In the first of the two acts, “The Audition,” the encumbered legs are instructed by a director’s off-camera to parade one by one onstage to perform and be judged. The handgun seduces with a tango; the house spins under the weight of her domesticity; the book crawls along the floor in a strenuous modern dance. Once the beautiful birthday cake with her ballet legs comes out, the part is cast—before the pocket watch, peeking nervously from the wings, even has an opportunity to audition. Crestfallen, she performs a virtuoso dance on a dark stage to what might have been. Funny and sad, if not exactly subtle, the vignette rings true as a parable about women being through the paces of their lives.

Laurie Simmons, How We See/Ajak (Violet), 2015 pigment print.

COURTESY THE ARTIST AND SALON 94

Laurie Simmons: Eyes Wide Shut
By Andrew Russeth
March 2015

In recent years Simmons has been moving increasingly toward art made with human-scale surrogates, which has caused her work to grow more uncanny, more unsettling. In 2009 she began making work with a high-tech Japanese love doll, which in turn led her to kigurumi. She’s also shot disturbing-looking male medical dolls, whose eyes stay closed. “This kind of realism, this kind of picture, where you really don’t know what’s wrong, or what I’ve done to alter or invade the space, that’s kind of new for me, ” Simmons said proudly.

“The idea that she can see them, but they can’t see her—this funny idea of the creepy photographer—is super interesting to me,” said curator Kelly Taxter, who’s organizing [Simmons’s] Jewish Museum show.
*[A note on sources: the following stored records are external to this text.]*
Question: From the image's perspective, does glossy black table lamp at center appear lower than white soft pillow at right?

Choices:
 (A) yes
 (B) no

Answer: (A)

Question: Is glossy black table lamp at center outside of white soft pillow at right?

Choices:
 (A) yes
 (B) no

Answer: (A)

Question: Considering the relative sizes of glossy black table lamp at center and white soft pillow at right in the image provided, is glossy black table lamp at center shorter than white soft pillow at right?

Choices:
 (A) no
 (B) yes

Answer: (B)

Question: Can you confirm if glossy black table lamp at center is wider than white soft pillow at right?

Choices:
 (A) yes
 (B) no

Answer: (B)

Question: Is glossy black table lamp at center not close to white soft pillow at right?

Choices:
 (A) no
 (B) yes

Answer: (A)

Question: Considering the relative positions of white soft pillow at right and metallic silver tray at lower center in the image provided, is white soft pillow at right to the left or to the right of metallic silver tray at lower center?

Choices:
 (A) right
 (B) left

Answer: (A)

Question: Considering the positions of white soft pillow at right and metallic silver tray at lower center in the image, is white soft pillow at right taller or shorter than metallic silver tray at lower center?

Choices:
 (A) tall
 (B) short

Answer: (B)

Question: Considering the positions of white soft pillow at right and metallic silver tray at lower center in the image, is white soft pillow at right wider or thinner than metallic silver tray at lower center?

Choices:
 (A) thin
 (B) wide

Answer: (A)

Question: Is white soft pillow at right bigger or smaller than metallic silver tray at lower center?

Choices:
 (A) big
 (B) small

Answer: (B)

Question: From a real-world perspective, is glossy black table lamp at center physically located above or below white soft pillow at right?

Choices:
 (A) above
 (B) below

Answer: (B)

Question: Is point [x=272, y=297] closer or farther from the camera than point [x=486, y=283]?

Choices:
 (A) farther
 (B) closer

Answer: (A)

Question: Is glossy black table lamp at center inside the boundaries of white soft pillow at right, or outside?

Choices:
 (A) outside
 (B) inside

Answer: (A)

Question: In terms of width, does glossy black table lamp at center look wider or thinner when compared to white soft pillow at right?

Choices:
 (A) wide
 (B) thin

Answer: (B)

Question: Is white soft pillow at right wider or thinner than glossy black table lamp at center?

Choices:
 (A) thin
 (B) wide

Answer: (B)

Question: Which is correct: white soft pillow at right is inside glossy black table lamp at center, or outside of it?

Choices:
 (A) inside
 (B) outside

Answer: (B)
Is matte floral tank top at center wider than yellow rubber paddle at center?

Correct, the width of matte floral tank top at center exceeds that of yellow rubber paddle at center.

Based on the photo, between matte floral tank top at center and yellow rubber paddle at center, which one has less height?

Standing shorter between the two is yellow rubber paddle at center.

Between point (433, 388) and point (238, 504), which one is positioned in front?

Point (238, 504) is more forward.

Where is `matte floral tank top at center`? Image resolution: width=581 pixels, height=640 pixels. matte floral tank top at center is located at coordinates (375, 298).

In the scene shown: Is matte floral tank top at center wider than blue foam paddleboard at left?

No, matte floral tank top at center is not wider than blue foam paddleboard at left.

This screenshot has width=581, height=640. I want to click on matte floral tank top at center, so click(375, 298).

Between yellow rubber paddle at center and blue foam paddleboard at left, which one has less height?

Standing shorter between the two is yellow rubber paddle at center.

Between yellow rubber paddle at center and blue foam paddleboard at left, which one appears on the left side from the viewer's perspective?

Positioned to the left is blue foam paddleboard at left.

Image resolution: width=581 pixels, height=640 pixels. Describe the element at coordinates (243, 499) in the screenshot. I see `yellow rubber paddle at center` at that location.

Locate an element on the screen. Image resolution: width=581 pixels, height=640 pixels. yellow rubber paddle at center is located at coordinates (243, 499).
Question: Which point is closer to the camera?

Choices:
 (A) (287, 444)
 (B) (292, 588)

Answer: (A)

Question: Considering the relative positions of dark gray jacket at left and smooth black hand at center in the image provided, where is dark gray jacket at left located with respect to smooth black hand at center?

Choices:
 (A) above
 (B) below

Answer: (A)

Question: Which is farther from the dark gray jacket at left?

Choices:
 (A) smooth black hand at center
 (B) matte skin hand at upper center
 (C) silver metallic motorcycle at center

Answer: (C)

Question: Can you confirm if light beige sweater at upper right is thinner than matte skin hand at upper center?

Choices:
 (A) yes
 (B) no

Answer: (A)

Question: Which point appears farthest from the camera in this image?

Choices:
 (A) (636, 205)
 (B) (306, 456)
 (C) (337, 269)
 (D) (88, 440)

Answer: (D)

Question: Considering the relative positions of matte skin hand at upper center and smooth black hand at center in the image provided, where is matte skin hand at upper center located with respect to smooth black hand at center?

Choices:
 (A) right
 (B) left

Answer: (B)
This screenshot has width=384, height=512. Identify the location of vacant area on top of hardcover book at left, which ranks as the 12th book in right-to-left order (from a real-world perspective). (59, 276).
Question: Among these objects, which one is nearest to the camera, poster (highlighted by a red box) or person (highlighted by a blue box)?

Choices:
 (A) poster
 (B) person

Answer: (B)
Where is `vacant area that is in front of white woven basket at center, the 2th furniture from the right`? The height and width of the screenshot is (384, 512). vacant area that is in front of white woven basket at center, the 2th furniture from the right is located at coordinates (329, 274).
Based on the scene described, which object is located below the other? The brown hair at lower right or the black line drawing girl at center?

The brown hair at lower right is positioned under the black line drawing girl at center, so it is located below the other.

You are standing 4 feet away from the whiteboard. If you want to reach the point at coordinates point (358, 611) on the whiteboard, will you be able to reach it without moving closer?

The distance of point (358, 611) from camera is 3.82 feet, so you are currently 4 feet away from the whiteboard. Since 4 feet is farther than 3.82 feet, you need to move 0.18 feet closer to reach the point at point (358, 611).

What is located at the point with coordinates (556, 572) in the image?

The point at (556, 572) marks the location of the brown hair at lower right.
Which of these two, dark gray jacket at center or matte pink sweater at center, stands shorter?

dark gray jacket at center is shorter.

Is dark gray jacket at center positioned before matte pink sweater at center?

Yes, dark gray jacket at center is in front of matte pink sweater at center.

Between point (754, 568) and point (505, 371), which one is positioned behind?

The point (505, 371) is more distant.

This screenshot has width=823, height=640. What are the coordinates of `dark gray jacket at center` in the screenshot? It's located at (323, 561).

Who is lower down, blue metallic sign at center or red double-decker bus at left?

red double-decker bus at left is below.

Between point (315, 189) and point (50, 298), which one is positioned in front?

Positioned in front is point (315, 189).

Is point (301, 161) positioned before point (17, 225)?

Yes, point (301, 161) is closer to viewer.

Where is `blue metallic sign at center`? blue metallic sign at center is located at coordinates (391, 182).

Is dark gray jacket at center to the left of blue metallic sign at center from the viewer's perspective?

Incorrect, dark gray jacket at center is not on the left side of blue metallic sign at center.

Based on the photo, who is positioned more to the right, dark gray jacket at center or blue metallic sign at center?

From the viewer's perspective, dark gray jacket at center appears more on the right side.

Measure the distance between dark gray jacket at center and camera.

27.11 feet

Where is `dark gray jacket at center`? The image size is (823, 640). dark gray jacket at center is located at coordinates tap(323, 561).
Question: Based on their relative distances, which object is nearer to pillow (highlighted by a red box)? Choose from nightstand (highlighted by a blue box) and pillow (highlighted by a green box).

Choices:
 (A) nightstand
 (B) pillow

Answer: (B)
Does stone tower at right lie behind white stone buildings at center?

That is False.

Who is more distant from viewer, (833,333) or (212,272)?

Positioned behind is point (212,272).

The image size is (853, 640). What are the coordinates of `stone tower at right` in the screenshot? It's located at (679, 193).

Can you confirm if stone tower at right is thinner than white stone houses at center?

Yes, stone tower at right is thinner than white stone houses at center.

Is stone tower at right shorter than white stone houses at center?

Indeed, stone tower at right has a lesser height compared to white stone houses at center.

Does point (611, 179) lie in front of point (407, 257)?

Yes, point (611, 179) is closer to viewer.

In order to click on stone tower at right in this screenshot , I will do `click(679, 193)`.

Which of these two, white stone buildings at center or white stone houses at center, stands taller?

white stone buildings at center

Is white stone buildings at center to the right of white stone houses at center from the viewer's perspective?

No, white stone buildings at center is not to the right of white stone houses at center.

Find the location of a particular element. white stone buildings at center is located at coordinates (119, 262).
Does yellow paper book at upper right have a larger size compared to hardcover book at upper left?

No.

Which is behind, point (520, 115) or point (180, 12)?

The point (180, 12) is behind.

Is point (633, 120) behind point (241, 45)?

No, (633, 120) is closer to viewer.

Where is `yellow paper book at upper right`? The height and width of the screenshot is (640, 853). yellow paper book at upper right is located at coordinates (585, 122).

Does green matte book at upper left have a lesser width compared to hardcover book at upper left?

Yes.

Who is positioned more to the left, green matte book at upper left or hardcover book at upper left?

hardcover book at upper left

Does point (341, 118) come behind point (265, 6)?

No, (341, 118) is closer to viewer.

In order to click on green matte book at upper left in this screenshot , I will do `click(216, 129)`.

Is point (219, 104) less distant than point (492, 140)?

She likened Simmons’s new work to a kind of post-Pictures practice, one that is attuned to the ways in which users construct and disseminate their own images on sites like Twitter and Instagram, where Simmons has a strong following (about 67,100 followers as of press time).

As it happens, Richard Prince took a screenshot of one of the “How We See” images on Simmons’s Instagram account and printed it as his own artwork for a show at Gagosian in New York. Simmons went to see it and was not happy.

That was surprising to me; Prince’s move felt like no more than the logical, perhaps slightly bland, next step for a Pictures artist navigating the digital present. “I was pissed off because my work had been stolen by him,” Simmons told me. “And then I thought, ‘Wait a minute. I’ve spent my life stealing.’ I’ll call it ‘borrowing.’ I’ve spent my life borrowing. It was really this cascade of emotions.” In the end, “I think I was sufficiently pissed off that I had to get back into the studio,” she said. “Ultimately, it had a great effect on me.”